Lately figured on the menu of Lingner's Restaurant. A roast swan, which weighed before trussin 35 lbs. As to its culinary treatment, the bird was larded and stuffed with chestnuts and truffles, braised before roasting, and finally served up to the double accompaniment of red cabbage and port-wine sauce. There was a good demand for the dish, and roast swan was soon reported "off." Twenty-nine "portions" were served, at 30 cents each. Mr. T. Vallet, of the Swan Hotel, Alton, sends us the following recipe in the hope that it may be " of some use to a confrere, who finds himself face to face with a cygnet for the first time." " The following will be found a very good way to treat it: When the bird is well cleaned, rub it inside and out with a spoonful of finely-bruised cloves, fill it with a stuffing made of 2 lb. of beefsteak, chopped very fine, well seasoned, adding 4 oz. of butter and some chopped shallot. Sew up the bird and tie on the spit with care, so as not to let the gravy escape. Cover with buttered paper. The fire should not be too fierce, as the bird is apt to acquire a high color. A cygnet of 15 lbs. requires a little over two hours.
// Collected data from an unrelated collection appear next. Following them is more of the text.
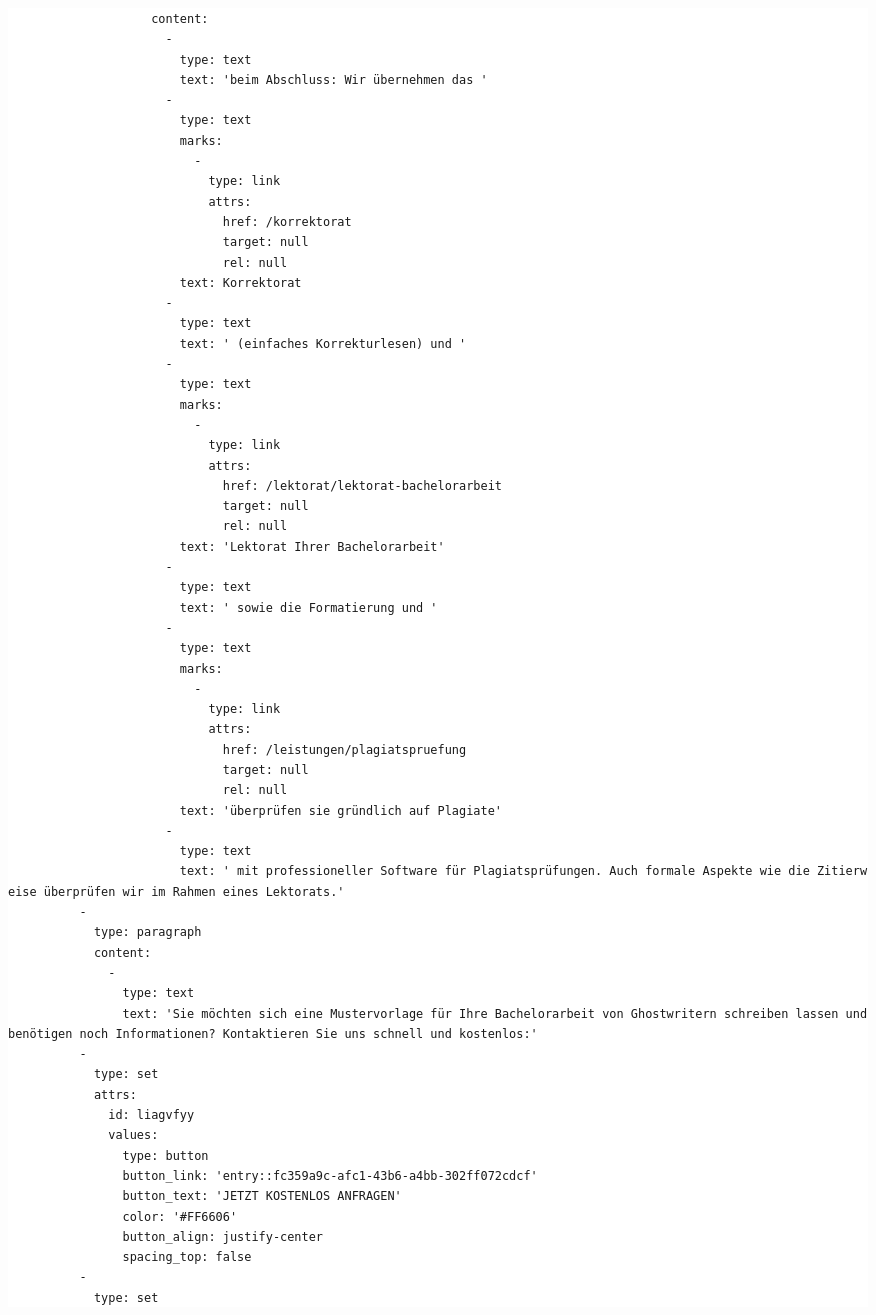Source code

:                         content:
                          -
                            type: text
                            text: 'beim Abschluss: Wir übernehmen das '
                          -
                            type: text
                            marks:
                              -
                                type: link
                                attrs:
                                  href: /korrektorat
                                  target: null
                                  rel: null
                            text: Korrektorat
                          -
                            type: text
                            text: ' (einfaches Korrekturlesen) und '
                          -
                            type: text
                            marks:
                              -
                                type: link
                                attrs:
                                  href: /lektorat/lektorat-bachelorarbeit
                                  target: null
                                  rel: null
                            text: 'Lektorat Ihrer Bachelorarbeit'
                          -
                            type: text
                            text: ' sowie die Formatierung und '
                          -
                            type: text
                            marks:
                              -
                                type: link
                                attrs:
                                  href: /leistungen/plagiatspruefung
                                  target: null
                                  rel: null
                            text: 'überprüfen sie gründlich auf Plagiate'
                          -
                            type: text
                            text: ' mit professioneller Software für Plagiatsprüfungen. Auch formale Aspekte wie die Zitierweise überprüfen wir im Rahmen eines Lektorats.'
              -
                type: paragraph
                content:
                  -
                    type: text
                    text: 'Sie möchten sich eine Mustervorlage für Ihre Bachelorarbeit von Ghostwritern schreiben lassen und benötigen noch Informationen? Kontaktieren Sie uns schnell und kostenlos:'
              -
                type: set
                attrs:
                  id: liagvfyy
                  values:
                    type: button
                    button_link: 'entry::fc359a9c-afc1-43b6-a4bb-302ff072cdcf'
                    button_text: 'JETZT KOSTENLOS ANFRAGEN'
                    color: '#FF6606'
                    button_align: justify-center
                    spacing_top: false
              -
                type: set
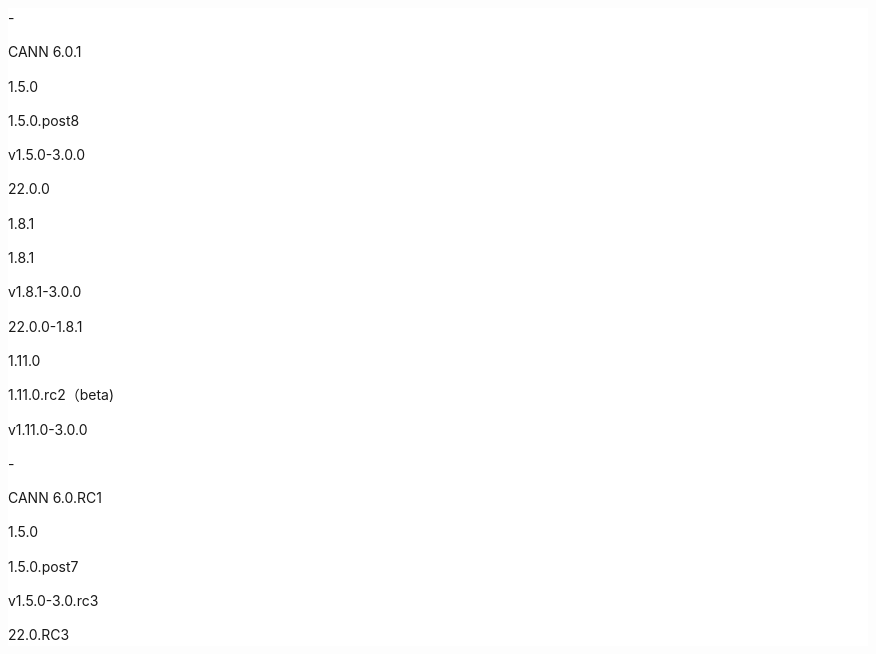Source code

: <td class="cellrowborder" valign="top" headers="mcps1.2.6.1.4 "><p id="p1588012586230"><a name="p1588012586230"></a><a name="p1588012586230"></a>-</p>
</td>
</tr>
<tr id="row1667135119236"><td class="cellrowborder" rowspan="3" valign="top"  headers="mcps1.2.6.1.1 "><p id="p188801958102315"><a name="p188801958102315"></a><a name="p188801958102315"></a>CANN 6.0.1</p>
</td>
<td class="cellrowborder" valign="top"  headers="mcps1.2.6.1.2 "><p id="p43395279244"><a name="p43395279244"></a><a name="p43395279244"></a>1.5.0</p>
</td>
<td class="cellrowborder" valign="top"  headers="mcps1.2.6.1.3 "><p id="p118801658182310"><a name="p118801658182310"></a><a name="p118801658182310"></a>1.5.0.post8</p>
</td>
<td class="cellrowborder" valign="top"  headers="mcps1.2.6.1.4 "><p id="p4880125819233"><a name="p4880125819233"></a><a name="p4880125819233"></a>v1.5.0-3.0.0</p>
</td>
<td class="cellrowborder" valign="top"  headers="mcps1.2.6.1.5 "><p id="p8880858122319"><a name="p8880858122319"></a><a name="p8880858122319"></a>22.0.0</p>
</td>
</tr>
<tr id="row123884481236"><td class="cellrowborder" valign="top" headers="mcps1.2.6.1.1 "><p id="p0339162717244"><a name="p0339162717244"></a><a name="p0339162717244"></a>1.8.1</p>
</td>
<td class="cellrowborder" valign="top" headers="mcps1.2.6.1.2 "><p id="p15880115811236"><a name="p15880115811236"></a><a name="p15880115811236"></a>1.8.1</p>
</td>
<td class="cellrowborder" valign="top" headers="mcps1.2.6.1.3 "><p id="p68808584233"><a name="p68808584233"></a><a name="p68808584233"></a>v1.8.1-3.0.0</p>
</td>
<td class="cellrowborder" valign="top" headers="mcps1.2.6.1.4 "><p id="p1688035812238"><a name="p1688035812238"></a><a name="p1688035812238"></a>22.0.0-1.8.1</p>
</td>
</tr>
<tr id="row133914572237"><td class="cellrowborder" valign="top" headers="mcps1.2.6.1.1 "><p id="p10339102719241"><a name="p10339102719241"></a><a name="p10339102719241"></a>1.11.0</p>
</td>
<td class="cellrowborder" valign="top" headers="mcps1.2.6.1.2 "><p id="p9880205892318"><a name="p9880205892318"></a><a name="p9880205892318"></a>1.11.0.rc2（beta)</p>
</td>
<td class="cellrowborder" valign="top" headers="mcps1.2.6.1.3 "><p id="p888005822314"><a name="p888005822314"></a><a name="p888005822314"></a>v1.11.0-3.0.0</p>
</td>
<td class="cellrowborder" valign="top" headers="mcps1.2.6.1.4 "><p id="p6880145812238"><a name="p6880145812238"></a><a name="p6880145812238"></a>-</p>
</td>
</tr>
<tr id="row127654514238"><td class="cellrowborder" rowspan="3" valign="top"  headers="mcps1.2.6.1.1 "><p id="p1288085862314"><a name="p1288085862314"></a><a name="p1288085862314"></a>CANN 6.0.RC1</p>
</td>
<td class="cellrowborder" valign="top"  headers="mcps1.2.6.1.2 "><p id="p20327103216255"><a name="p20327103216255"></a><a name="p20327103216255"></a>1.5.0</p>
</td>
<td class="cellrowborder" valign="top"  headers="mcps1.2.6.1.3 "><p id="p7880145811235"><a name="p7880145811235"></a><a name="p7880145811235"></a>1.5.0.post7</p>
</td>
<td class="cellrowborder" valign="top"  headers="mcps1.2.6.1.4 "><p id="p1788095815239"><a name="p1788095815239"></a><a name="p1788095815239"></a>v1.5.0-3.0.rc3</p>
</td>
<td class="cellrowborder" valign="top"  headers="mcps1.2.6.1.5 "><p id="p6880115810237"><a name="p6880115810237"></a><a name="p6880115810237"></a>22.0.RC3</p>
</td>
</tr>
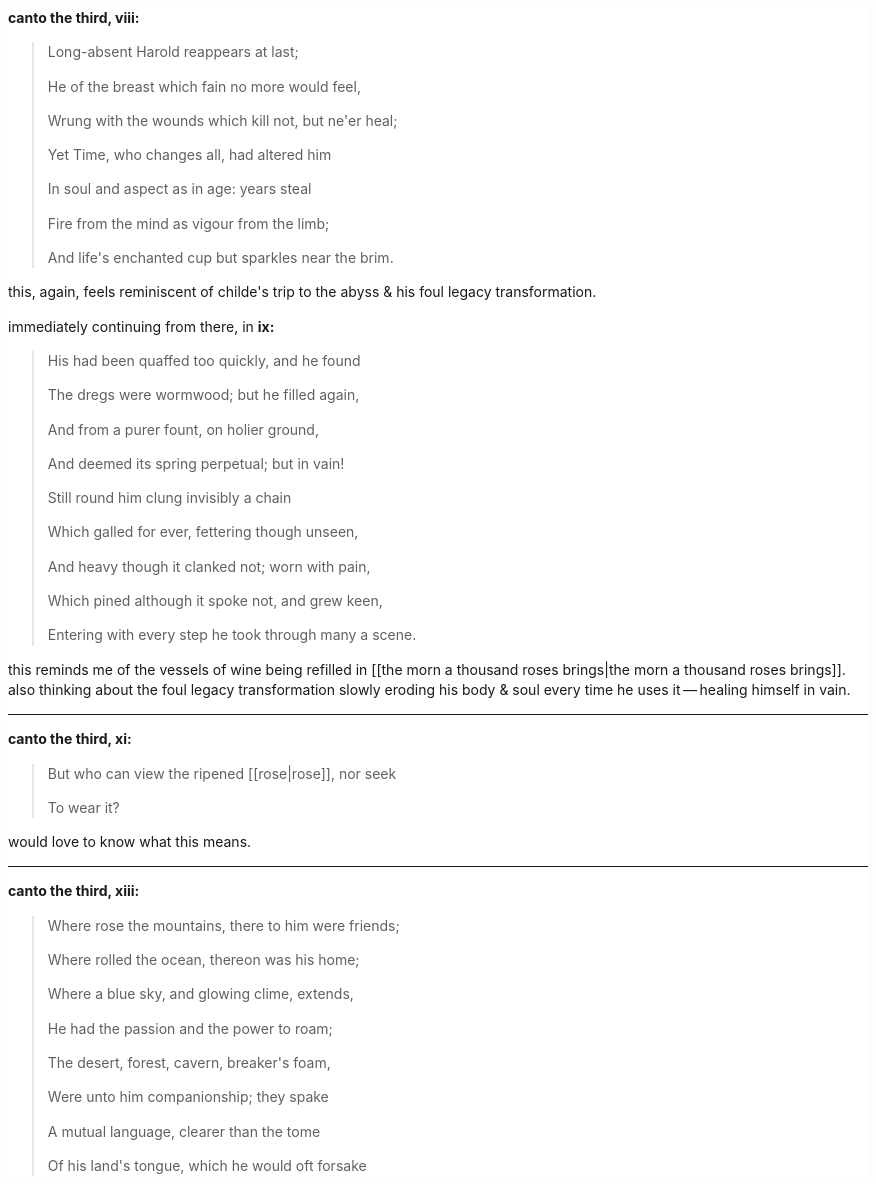 **canto the third, viii:**
> Long-absent Harold reappears at last;
> 
> He of the breast which fain no more would feel,
> 
> Wrung with the wounds which kill not, but ne'er heal;
> 
> Yet Time, who changes all, had altered him
> 
> In soul and aspect as in age: years steal
> 
> Fire from the mind as vigour from the limb;
> 
> And life's enchanted cup but sparkles near the brim.

this, again, feels reminiscent of childe's trip to the abyss & his foul legacy transformation.

immediately continuing from there, in **ix:**
> His had been quaffed too quickly, and he found
> 
> The dregs were wormwood; but he filled again,
> 
> And from a purer fount, on holier ground,
> 
> And deemed its spring perpetual; but in vain!
> 
> Still round him clung invisibly a chain
> 
> Which galled for ever, fettering though unseen,
> 
> And heavy though it clanked not; worn with pain,
> 
> Which pined although it spoke not, and grew keen,
> 
> Entering with every step he took through many a scene.

this reminds me of the vessels of wine being refilled in [[the morn a thousand roses brings|the morn a thousand roses brings]]. also thinking about the foul legacy transformation slowly eroding his body & soul every time he uses it — healing himself in vain.

---

**canto the third, xi:**
> But who can view the ripened [[rose|rose]], nor seek
> 
> To wear it?

would love to know what this means.

---

**canto the third, xiii:**
> Where rose the mountains, there to him were friends;
> 
> Where rolled the ocean, thereon was his home;
> 
> Where a blue sky, and glowing clime, extends,
> 
> He had the passion and the power to roam;
> 
> The desert, forest, cavern, breaker's foam,
> 
> Were unto him companionship; they spake
> 
> A mutual language, clearer than the tome
> 
> Of his land's tongue, which he would oft forsake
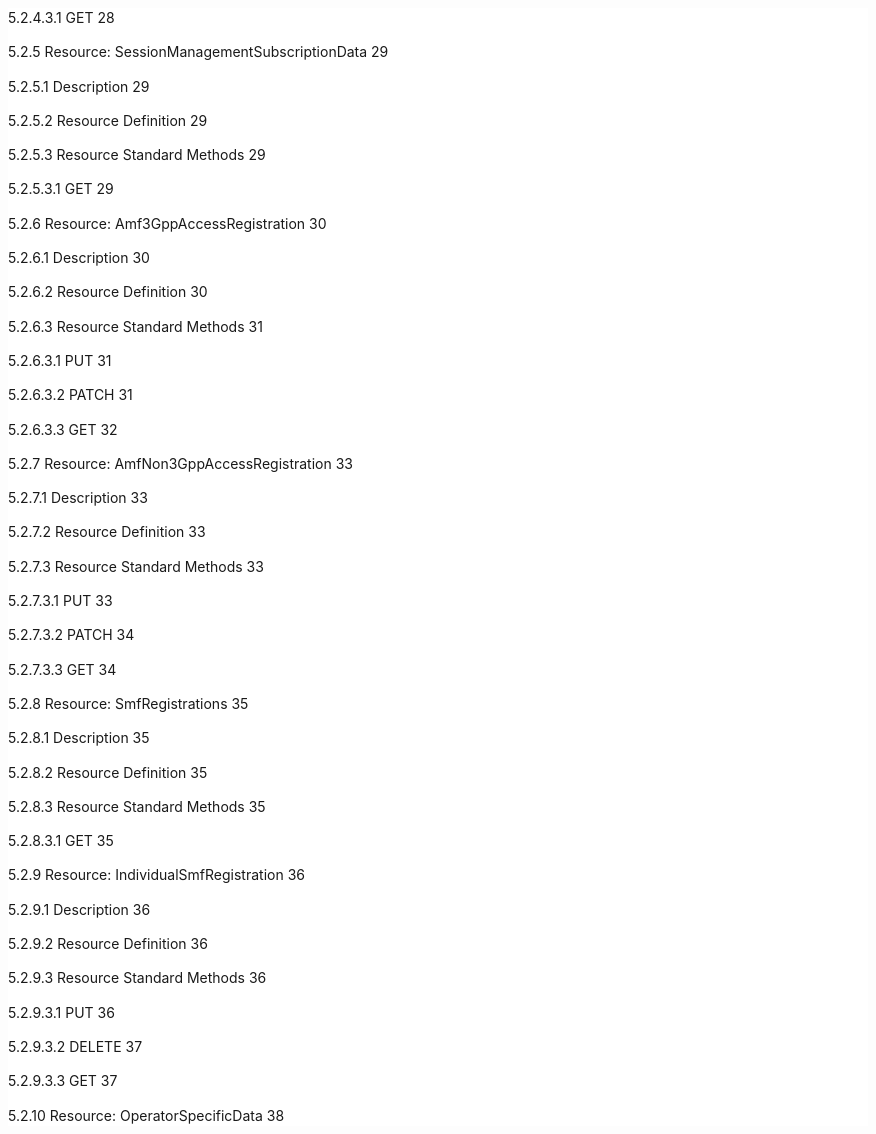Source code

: 5.2.4.3.1 GET 28

5.2.5 Resource: SessionManagementSubscriptionData 29

5.2.5.1 Description 29

5.2.5.2 Resource Definition 29

5.2.5.3 Resource Standard Methods 29

5.2.5.3.1 GET 29

5.2.6 Resource: Amf3GppAccessRegistration 30

5.2.6.1 Description 30

5.2.6.2 Resource Definition 30

5.2.6.3 Resource Standard Methods 31

5.2.6.3.1 PUT 31

5.2.6.3.2 PATCH 31

5.2.6.3.3 GET 32

5.2.7 Resource: AmfNon3GppAccessRegistration 33

5.2.7.1 Description 33

5.2.7.2 Resource Definition 33

5.2.7.3 Resource Standard Methods 33

5.2.7.3.1 PUT 33

5.2.7.3.2 PATCH 34

5.2.7.3.3 GET 34

5.2.8 Resource: SmfRegistrations 35

5.2.8.1 Description 35

5.2.8.2 Resource Definition 35

5.2.8.3 Resource Standard Methods 35

5.2.8.3.1 GET 35

5.2.9 Resource: IndividualSmfRegistration 36

5.2.9.1 Description 36

5.2.9.2 Resource Definition 36

5.2.9.3 Resource Standard Methods 36

5.2.9.3.1 PUT 36

5.2.9.3.2 DELETE 37

5.2.9.3.3 GET 37

5.2.10 Resource: OperatorSpecificData 38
Half a pint of port-wine boiled with a little glaze mixed with the gravy that comes from the roast is to be poured on the dish.

It should be served with hot currant jelly in a boat." The breeding of swans for market is suggested by a correspondent as an industry likely to bear profit. He writes: "I dined the other day at a house where for a party of twelve a swan was the piece de resistance. It was pronounced to be something between a goose and a roast hare for flavor, and, being a cygnet of last summer's rearing, it afforded, some said, as much meat, and some rather more, than a first-class turkey." Cigne and Cignet are the French for swan and young swan.